Quantum State Vectors
An extended comparison of quantum state 'vectors', and the regular ol' physics vectors.
Vectors
The state of a quantum system--all we can know about it--is represented by a "ket", written $$\ket{\psi}.\nonumber$$ That's the greek letter $\psi$, spelled as "psi" and pronounced as sigh.
Many physics quantities can be represented by vectors. $$\myv A\nonumber.$$
Completeness
Any possible quantum state (completeness) can be described as a linear superposition of basis states. The basis states of the $Z$ analyzer are $\ket +$, (spin up, or $S_z=+\hbar/2$) and $\ket -$ (spin down, or $S_z=-\hbar/2$). So any $\ket \psi$ of an electron (a spin-1/2 particle) can be written as $$\ket \psi = a\ket + + b\ket -.$$ where $a$ and $b$ are complex numbers.
There are only 2 possible outcomes for a measurement of of the $z$ component of the spin of an electron. But there are other fundamental particles that have 3 or more possible $S_z$ components, and this scheme can readily be generalized to describe state vectors in any old $n$-dimensional space.
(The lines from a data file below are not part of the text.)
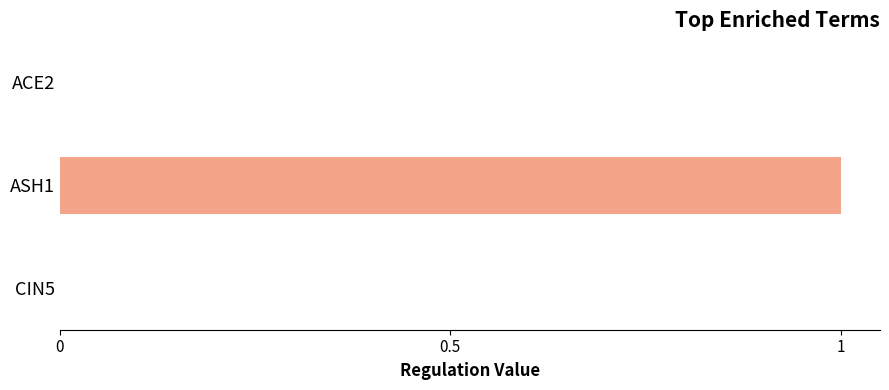

Reading top to bottom, what are all the values shown in this chart?

ACE2=0	ASH1=1	CIN5=0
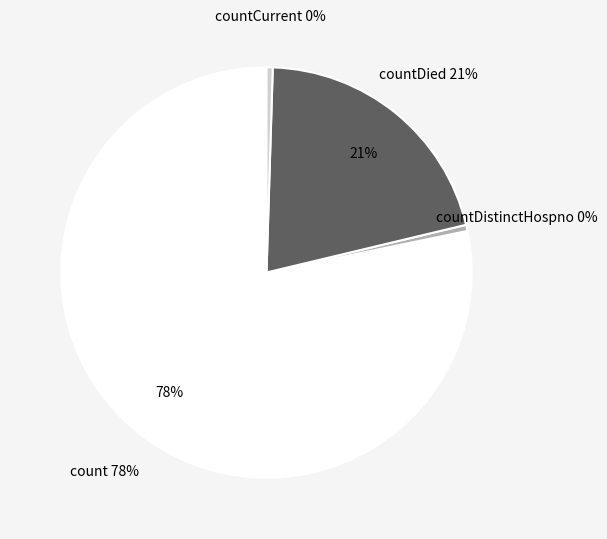

True or false: countDied accounts for 21% of the total.

True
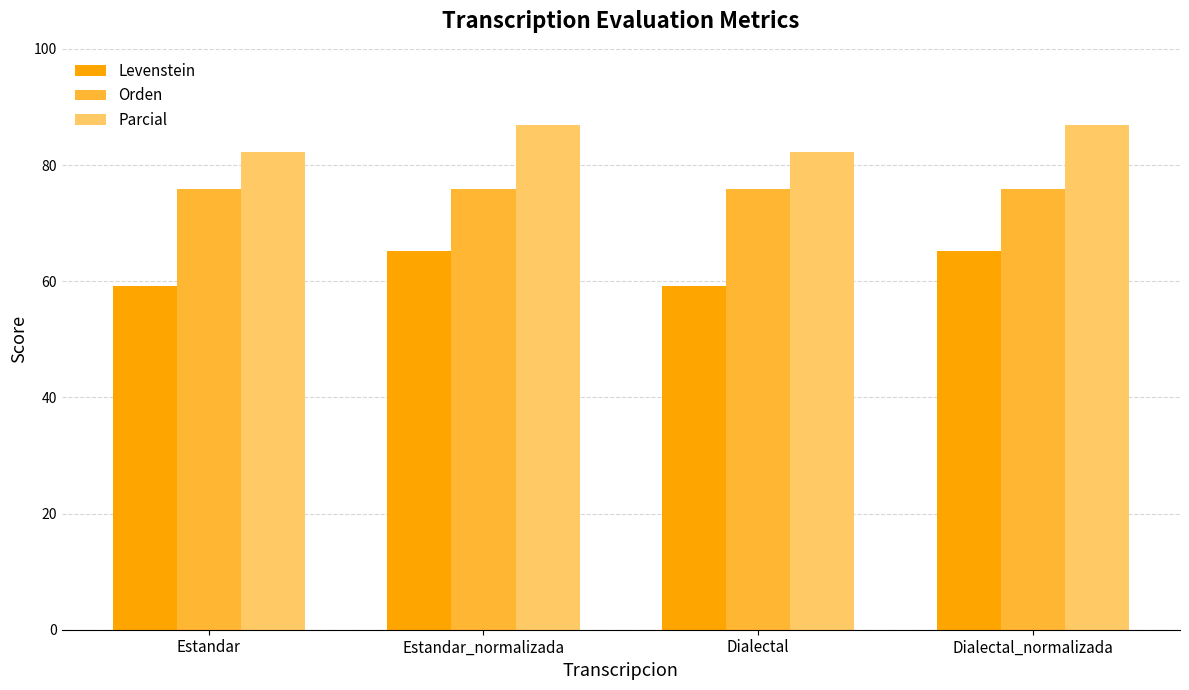

How many groups of bars are there?

4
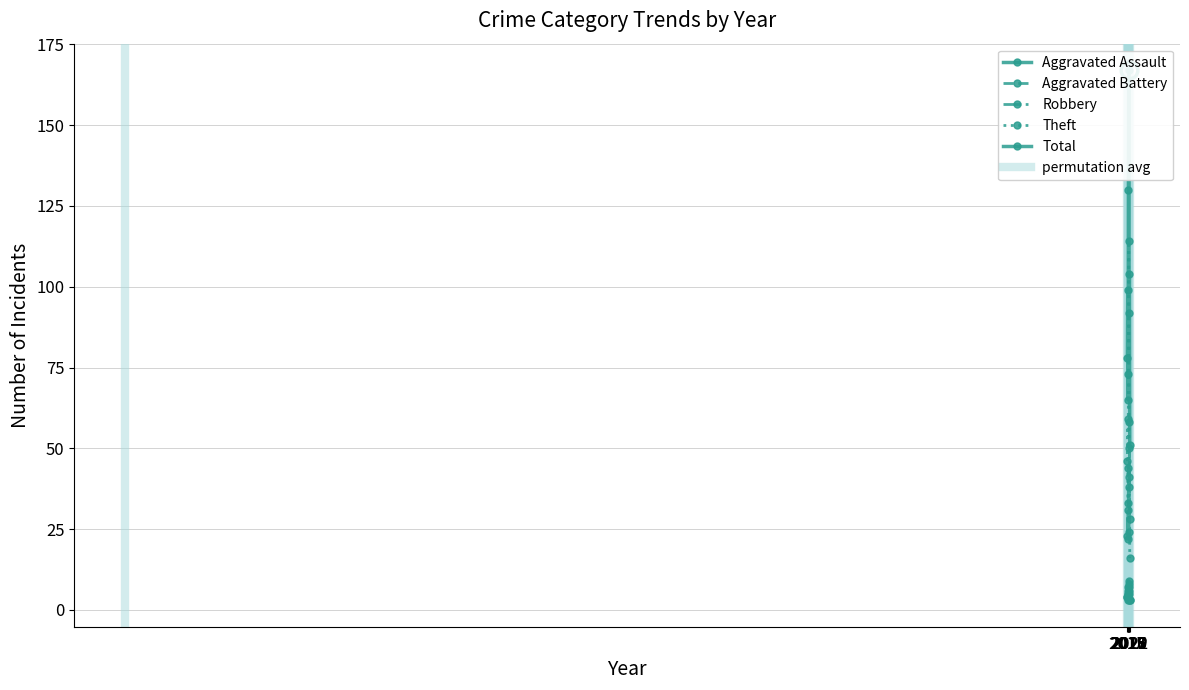

At which category is the sum across all series the highest?

2019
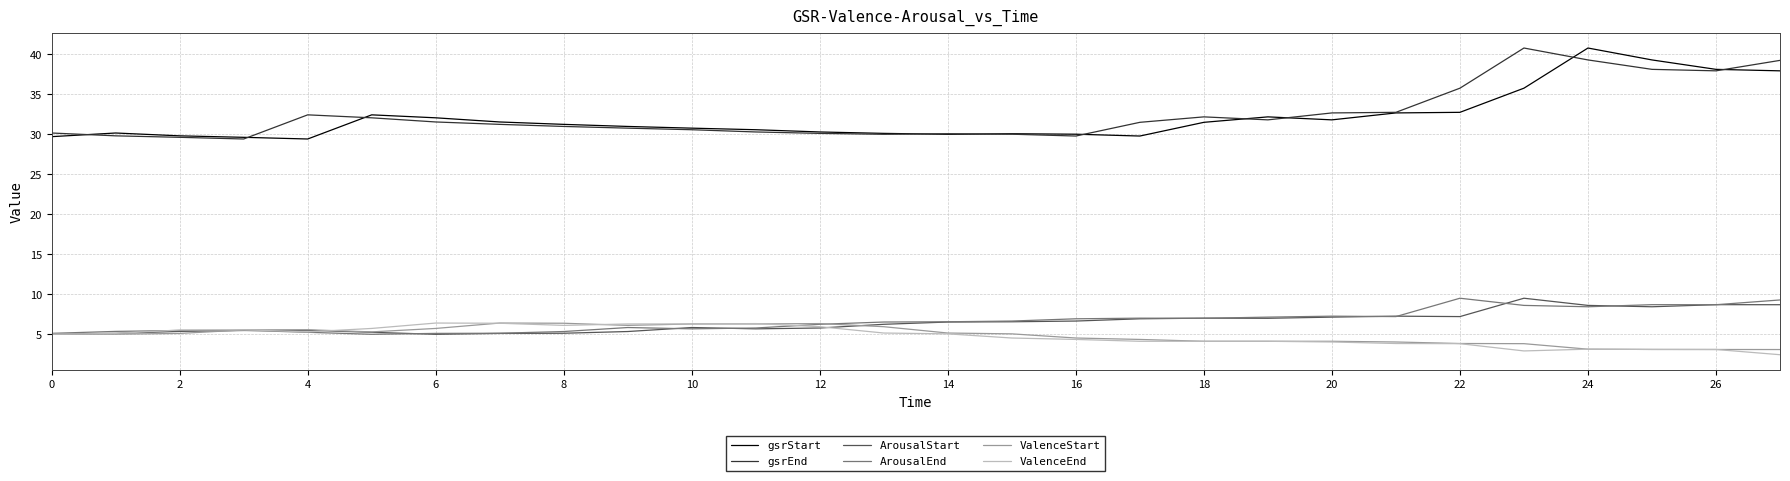

What is the greatest value displayed?

40.8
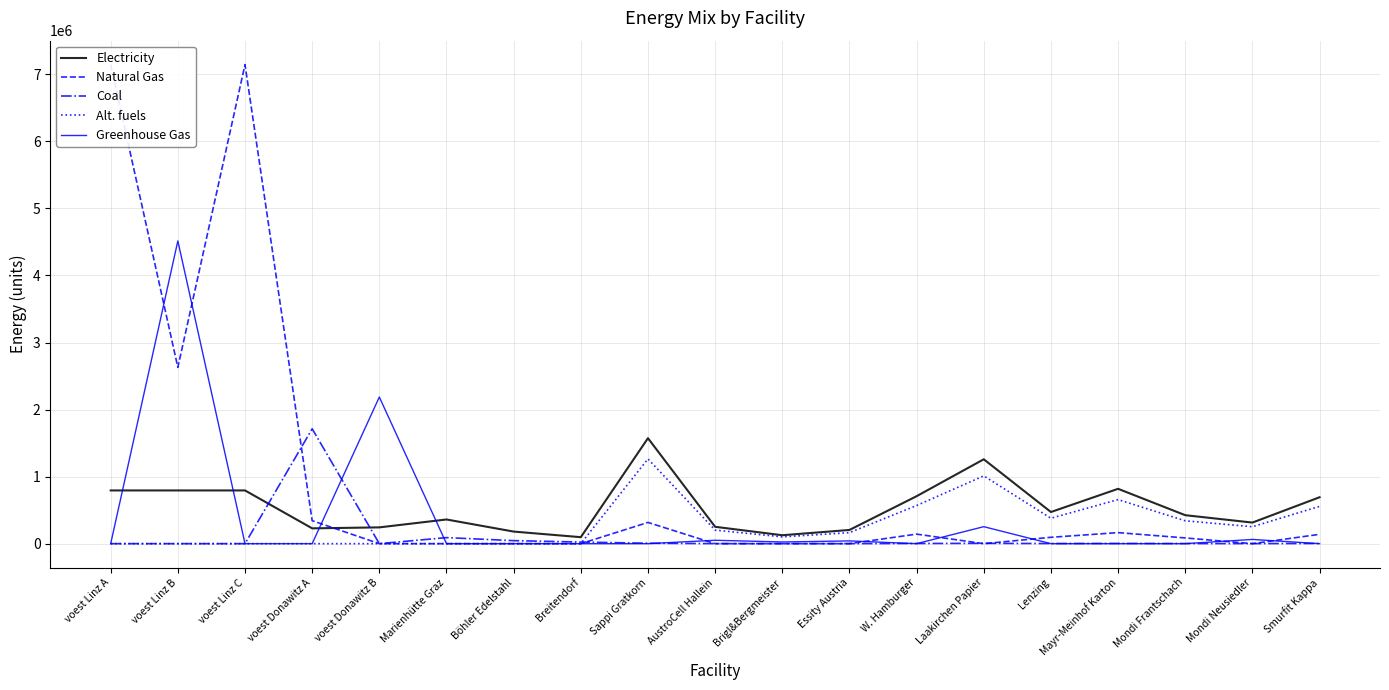

Which category has the highest value in the Greenhouse Gas series?

voest Linz B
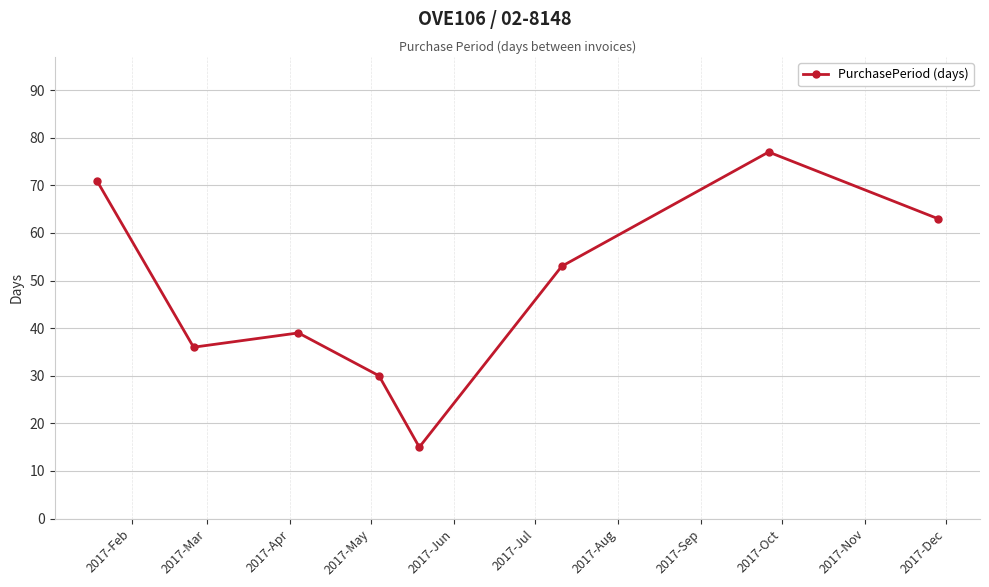

What is the minimum value shown in the chart?

15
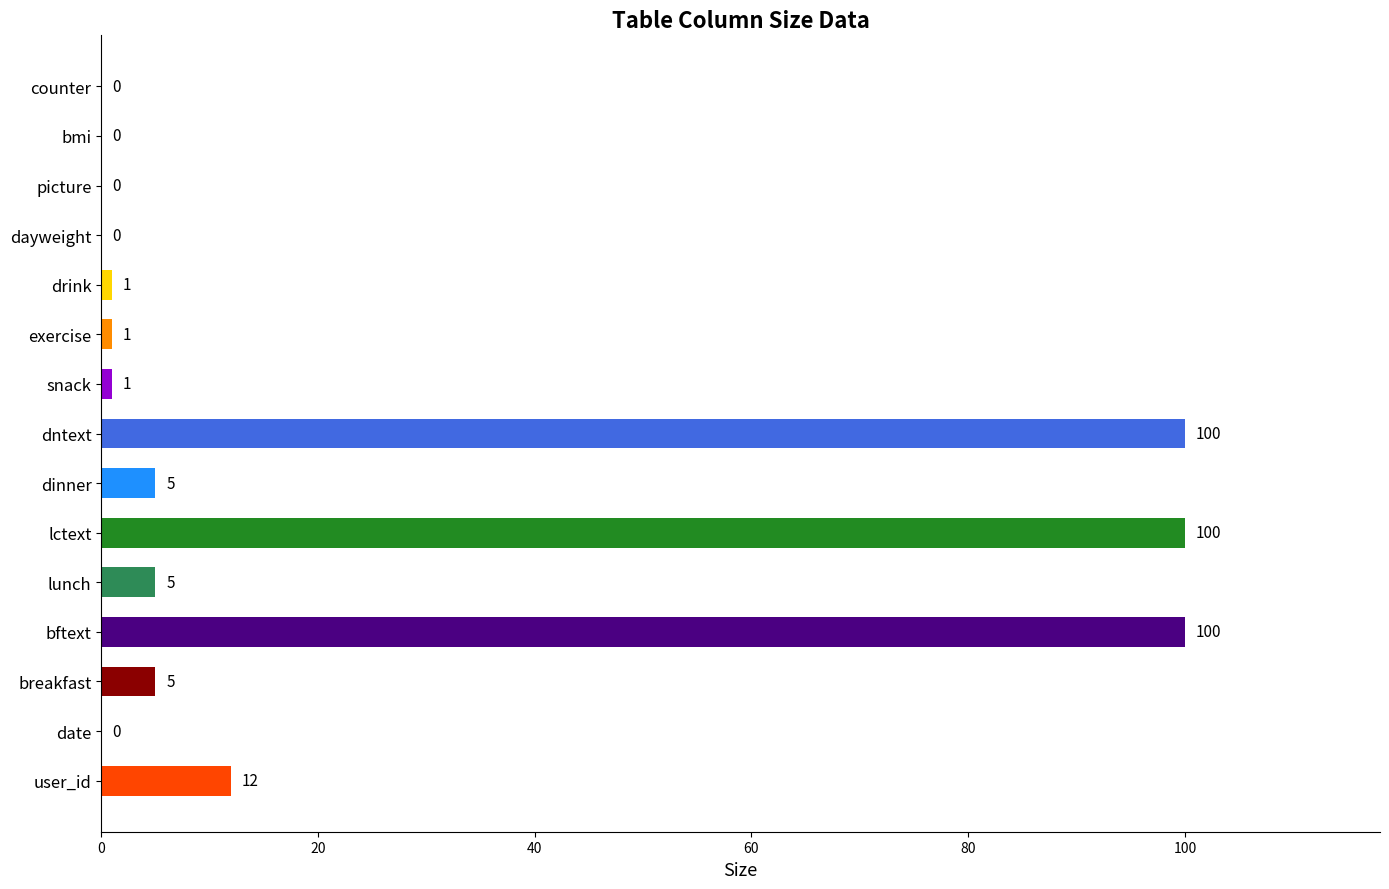

Reading top to bottom, what are all the values shown in this chart?

counter=0	bmi=0	picture=0	dayweight=0	drink=1	exercise=1	snack=1	dntext=100	dinner=5	lctext=100	lunch=5	bftext=100	breakfast=5	date=0	user_id=12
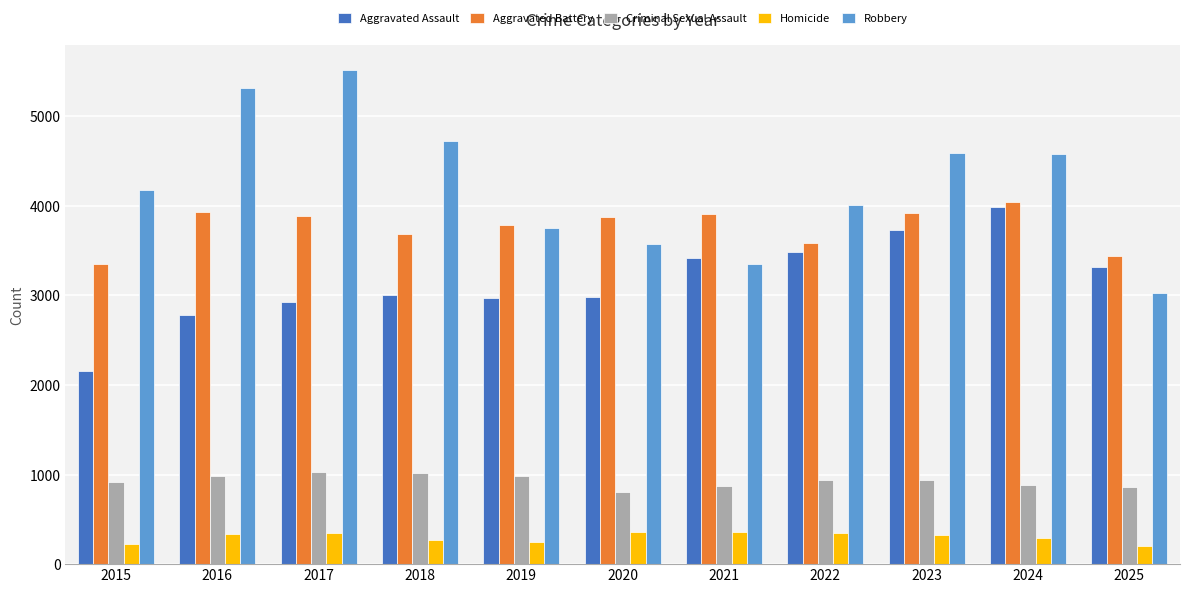

What is the minimum value for Homicide?

198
Any vector (completeness) can be written as a linear sum of unit vectors in a particular coordinate system: $$\myv A=A_x\uv i+A_y\uv j,$$ where $A_x$ and $A_y$ are real numbers.
In addition to 2-d vectors, we routinely use 3-d vectors to describe positions, velocities, etc, in 3-d space. In special relativity we can talk about 4-d space-time vectors. And in principle this scheme can be generalized to any desired number of dimensions.